- [Задания]:
A. Перескажите короче или в виде списка абзац из отрывка «В тени Катыни», который начинается словами «Мое убеждение, что в тогдашней ситуации». Сохраните его основные факты.
B. Ответьте на вопросы по отрывку «В тени Катыни»:
(i) Какую газету редактировал Станислав Мацкевич?
(ii) Что на протяжении многих лет пропагандировал Владислав Студницкий?
(iii) Имели ли люди, мыслившие подобным образом, реальное влияние на внешнюю политику?
C. Продолжите отрывок «В тени Катыни», начав сразу после его последнего предложения.

- [Фрагмент текста]:
++++

В тени Катыни - [3]
Мое убеждение, что в тогдашней ситуации любое столкновение с Германией могло бы быть для нас катастрофой, отнюдь не было результатом эмоционального восприятия обстановки, а было основано на здравом анализе. Были и другие — хотя их было немного, — которые мыслили подобно мне. Приведу тут имена редактора виленской газеты «Слово» («Slowo») Станислава Мацкевича, молодого публициста из «Политики» Адольфа Бохеньского и Вацлава Збышевского, который в то время часто приезжал в Вильно. Или, скажем, Владислав Студницкий, который на протяжении многих лет пропагандировал союз с Германией. Люди, мыслившие подобным образом, однако не имели реального влияния на внешнюю политику и не представляли интересы какой-то большой группы.

++++

[Исходный листинг]
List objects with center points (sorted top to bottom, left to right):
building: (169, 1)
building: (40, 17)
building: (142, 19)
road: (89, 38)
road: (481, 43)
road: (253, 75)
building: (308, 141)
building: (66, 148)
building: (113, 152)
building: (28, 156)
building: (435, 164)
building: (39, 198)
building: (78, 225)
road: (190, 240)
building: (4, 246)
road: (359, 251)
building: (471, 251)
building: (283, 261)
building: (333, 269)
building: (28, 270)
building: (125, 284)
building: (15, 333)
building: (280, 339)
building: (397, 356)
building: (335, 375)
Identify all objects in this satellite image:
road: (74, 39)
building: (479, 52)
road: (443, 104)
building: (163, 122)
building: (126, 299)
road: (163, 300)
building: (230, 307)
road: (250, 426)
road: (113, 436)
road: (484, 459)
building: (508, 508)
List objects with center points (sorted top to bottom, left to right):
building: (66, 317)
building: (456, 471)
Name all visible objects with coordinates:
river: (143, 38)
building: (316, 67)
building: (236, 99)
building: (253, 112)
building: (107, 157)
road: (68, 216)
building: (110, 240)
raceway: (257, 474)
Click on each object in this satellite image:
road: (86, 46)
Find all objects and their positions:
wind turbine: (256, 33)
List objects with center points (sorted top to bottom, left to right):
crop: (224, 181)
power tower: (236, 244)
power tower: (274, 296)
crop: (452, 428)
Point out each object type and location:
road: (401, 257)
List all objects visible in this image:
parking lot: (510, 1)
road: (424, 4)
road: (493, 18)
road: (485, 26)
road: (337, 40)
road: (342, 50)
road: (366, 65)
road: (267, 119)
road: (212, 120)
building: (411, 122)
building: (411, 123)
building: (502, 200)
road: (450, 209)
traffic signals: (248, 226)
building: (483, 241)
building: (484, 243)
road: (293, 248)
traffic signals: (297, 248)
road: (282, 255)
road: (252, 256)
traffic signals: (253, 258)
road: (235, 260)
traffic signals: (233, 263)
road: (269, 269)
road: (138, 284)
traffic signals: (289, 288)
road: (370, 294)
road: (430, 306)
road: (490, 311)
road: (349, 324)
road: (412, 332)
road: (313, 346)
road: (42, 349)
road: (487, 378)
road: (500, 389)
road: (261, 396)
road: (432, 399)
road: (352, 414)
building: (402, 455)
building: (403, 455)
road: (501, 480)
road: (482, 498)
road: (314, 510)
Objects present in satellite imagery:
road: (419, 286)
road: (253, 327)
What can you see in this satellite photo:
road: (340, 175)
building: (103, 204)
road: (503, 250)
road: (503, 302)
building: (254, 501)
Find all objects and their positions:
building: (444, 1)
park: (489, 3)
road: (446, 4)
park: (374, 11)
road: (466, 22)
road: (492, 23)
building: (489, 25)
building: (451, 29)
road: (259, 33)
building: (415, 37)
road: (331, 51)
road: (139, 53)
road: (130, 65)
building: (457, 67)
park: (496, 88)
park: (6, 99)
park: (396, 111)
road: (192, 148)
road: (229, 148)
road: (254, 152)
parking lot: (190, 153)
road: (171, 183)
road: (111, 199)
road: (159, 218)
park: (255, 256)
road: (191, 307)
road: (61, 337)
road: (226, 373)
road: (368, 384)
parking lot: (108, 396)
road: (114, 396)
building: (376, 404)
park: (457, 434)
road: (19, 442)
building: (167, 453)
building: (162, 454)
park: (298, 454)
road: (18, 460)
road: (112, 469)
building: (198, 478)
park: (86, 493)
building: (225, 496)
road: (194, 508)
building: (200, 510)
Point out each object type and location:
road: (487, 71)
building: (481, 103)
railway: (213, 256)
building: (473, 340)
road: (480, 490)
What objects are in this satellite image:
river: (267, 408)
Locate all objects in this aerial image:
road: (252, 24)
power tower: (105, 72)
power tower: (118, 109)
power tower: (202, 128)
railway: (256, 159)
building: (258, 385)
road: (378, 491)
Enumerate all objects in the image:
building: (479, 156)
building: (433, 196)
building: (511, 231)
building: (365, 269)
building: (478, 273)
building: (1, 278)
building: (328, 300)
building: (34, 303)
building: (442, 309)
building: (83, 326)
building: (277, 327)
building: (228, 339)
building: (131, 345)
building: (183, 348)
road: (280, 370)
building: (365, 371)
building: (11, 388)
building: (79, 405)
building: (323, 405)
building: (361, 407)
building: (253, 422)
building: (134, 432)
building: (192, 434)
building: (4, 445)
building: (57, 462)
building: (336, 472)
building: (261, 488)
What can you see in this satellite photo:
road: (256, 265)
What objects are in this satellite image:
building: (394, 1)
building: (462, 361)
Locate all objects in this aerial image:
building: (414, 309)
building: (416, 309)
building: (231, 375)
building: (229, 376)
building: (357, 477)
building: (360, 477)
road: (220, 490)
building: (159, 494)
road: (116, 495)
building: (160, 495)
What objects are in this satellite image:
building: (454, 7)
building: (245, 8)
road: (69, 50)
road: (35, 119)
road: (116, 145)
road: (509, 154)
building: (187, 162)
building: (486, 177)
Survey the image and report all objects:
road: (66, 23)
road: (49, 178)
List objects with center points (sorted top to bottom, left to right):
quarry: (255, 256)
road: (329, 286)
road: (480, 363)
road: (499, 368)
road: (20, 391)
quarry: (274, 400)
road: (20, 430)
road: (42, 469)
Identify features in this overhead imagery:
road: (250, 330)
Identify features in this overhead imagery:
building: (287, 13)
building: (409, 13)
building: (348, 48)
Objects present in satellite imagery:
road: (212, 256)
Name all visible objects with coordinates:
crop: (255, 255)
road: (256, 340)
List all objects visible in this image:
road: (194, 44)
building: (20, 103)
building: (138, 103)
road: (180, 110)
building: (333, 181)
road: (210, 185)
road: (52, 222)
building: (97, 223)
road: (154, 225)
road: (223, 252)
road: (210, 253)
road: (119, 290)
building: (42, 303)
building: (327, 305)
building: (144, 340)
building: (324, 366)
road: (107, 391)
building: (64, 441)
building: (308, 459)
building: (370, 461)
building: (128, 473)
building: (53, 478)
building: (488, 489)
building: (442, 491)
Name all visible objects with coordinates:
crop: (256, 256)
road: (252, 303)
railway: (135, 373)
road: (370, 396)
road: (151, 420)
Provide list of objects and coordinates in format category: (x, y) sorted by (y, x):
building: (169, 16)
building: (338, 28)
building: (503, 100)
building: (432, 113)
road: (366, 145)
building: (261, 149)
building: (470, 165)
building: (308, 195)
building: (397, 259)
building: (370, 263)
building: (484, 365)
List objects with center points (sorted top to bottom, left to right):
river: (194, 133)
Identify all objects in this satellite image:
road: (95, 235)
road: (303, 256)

++++

- [Ответы]:
A.
- Любое столкновение с Германией в тогдашней ситуации могло стать катастрофой. Этот вывод опирался на здравый анализ, а не на эмоции.
- Так же думали и некоторые другие, хотя их было немного:
  - редактор виленской газеты «Слово» Станислав Мацкевич;
  - молодой публицист из «Политики» Адольф Бохеньский;
  - Вацлав Збышевский, часто приезжавший тогда в Вильно;
  - Владислав Студницкий, много лет пропагандировавший союз с Германией.
- Реального влияния на внешнюю политику эти люди не имели и интересы какой-либо большой группы не представляли.

B.
(i) Виленскую газету «Слово» («Slowo»).
(ii) Союз с Германией.
(iii) Нет, реального влияния на внешнюю политику они не имели.

C.
Стремление к пониманию часто приводит к компромиссу. Германские устремления, поддерживаемые всеми партиями, как, например, возвращение Данцигского коридора2, были прекрасно видны левым кругам на Западе, в том числе и во Франции. В 1928 и 1929 гг. я провел довольно много времени во Вроцлавском институте Восточной Европы, где писал свою книгу о Ленине как о экономисте и одновременно старался как-то участвовать в планах создания в Вильно аналогичного института. Я часто встречался с нашим консулом Раковским, жизнь которого там нельзя было назвать легкой. Бывал я и в его гостеприимном доме, где узнал о тех проблемах, которые приходилось решать нашим консулам в Германии. В основном это были трудности транзитного провоза грузов и пассажиров через польскую территорию в Восточную Пруссию, вызванные полным отсутствием четких правил транзитного передвижения. Раковский был уверен, что в интересах Польши необходимо поставить дело таким образом, чтобы немцы в своих поездках вообще не ощущали существования Коридора. Тогда я впервые услышал концепцию возможности дать Германии право на строительство в Коридоре экстерриториальной железной дороги и экстерриториального же шоссе. Как я тогда понял, проект этот предлагался Польшей и отвечал интересам обеих сторон. Раковский вовсе не поддерживал этот проект безоговорочно, но он считал, что идея эта должна быть более продумана и взвешена.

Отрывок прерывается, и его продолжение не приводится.